▶ Exercise directions: When the line with "Rajdeep Enterprises" appears below, start repeating lines exactly, and keep going through the line with "Public lists"; add nothing outside that span.

▶ Records to use:
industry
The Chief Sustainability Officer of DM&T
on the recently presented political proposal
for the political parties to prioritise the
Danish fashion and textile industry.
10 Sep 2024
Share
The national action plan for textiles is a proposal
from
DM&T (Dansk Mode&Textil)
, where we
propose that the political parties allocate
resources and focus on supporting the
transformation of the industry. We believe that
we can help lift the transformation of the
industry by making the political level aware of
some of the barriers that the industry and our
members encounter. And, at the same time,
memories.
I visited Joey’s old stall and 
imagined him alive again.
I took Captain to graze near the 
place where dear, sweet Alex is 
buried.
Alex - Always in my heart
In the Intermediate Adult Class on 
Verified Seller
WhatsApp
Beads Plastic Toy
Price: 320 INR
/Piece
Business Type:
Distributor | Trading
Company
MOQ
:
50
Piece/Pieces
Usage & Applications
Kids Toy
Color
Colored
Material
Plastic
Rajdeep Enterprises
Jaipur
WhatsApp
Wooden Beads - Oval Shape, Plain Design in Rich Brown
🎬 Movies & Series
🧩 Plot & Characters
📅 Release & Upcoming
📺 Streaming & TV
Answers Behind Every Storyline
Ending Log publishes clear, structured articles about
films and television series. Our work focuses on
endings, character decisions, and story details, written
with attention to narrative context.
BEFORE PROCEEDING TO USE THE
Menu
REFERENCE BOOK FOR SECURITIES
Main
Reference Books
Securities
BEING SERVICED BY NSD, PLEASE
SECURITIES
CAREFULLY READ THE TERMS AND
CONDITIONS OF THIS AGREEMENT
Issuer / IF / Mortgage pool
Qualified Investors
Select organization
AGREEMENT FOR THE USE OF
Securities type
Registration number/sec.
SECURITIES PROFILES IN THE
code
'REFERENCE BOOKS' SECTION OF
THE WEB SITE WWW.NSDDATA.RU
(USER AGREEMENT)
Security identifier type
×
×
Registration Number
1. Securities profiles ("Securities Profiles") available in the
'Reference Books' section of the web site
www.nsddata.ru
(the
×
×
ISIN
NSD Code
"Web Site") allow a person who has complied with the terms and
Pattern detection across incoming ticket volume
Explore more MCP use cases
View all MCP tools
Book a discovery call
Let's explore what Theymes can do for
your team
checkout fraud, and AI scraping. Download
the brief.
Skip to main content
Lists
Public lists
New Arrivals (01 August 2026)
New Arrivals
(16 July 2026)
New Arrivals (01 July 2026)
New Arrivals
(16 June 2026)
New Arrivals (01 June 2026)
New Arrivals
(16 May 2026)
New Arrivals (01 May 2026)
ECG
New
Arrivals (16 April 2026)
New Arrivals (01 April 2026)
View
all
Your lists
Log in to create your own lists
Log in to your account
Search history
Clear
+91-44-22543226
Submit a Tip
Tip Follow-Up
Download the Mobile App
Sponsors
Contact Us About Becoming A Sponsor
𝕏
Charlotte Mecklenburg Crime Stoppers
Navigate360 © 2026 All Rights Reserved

▶ Solved exercise:
Rajdeep Enterprises
Jaipur
WhatsApp
Wooden Beads - Oval Shape, Plain Design in Rich Brown
🎬 Movies & Series
🧩 Plot & Characters
📅 Release & Upcoming
📺 Streaming & TV
Answers Behind Every Storyline
Ending Log publishes clear, structured articles about
films and television series. Our work focuses on
endings, character decisions, and story details, written
with attention to narrative context.
BEFORE PROCEEDING TO USE THE
Menu
REFERENCE BOOK FOR SECURITIES
Main
Reference Books
Securities
BEING SERVICED BY NSD, PLEASE
SECURITIES
CAREFULLY READ THE TERMS AND
CONDITIONS OF THIS AGREEMENT
Issuer / IF / Mortgage pool
Qualified Investors
Select organization
AGREEMENT FOR THE USE OF
Securities type
Registration number/sec.
SECURITIES PROFILES IN THE
code
'REFERENCE BOOKS' SECTION OF
THE WEB SITE WWW.NSDDATA.RU
(USER AGREEMENT)
Security identifier type
×
×
Registration Number
1. Securities profiles ("Securities Profiles") available in the
'Reference Books' section of the web site
www.nsddata.ru
(the
×
×
ISIN
NSD Code
"Web Site") allow a person who has complied with the terms and
Pattern detection across incoming ticket volume
Explore more MCP use cases
View all MCP tools
Book a discovery call
Let's explore what Theymes can do for
your team
checkout fraud, and AI scraping. Download
the brief.
Skip to main content
Lists
Public lists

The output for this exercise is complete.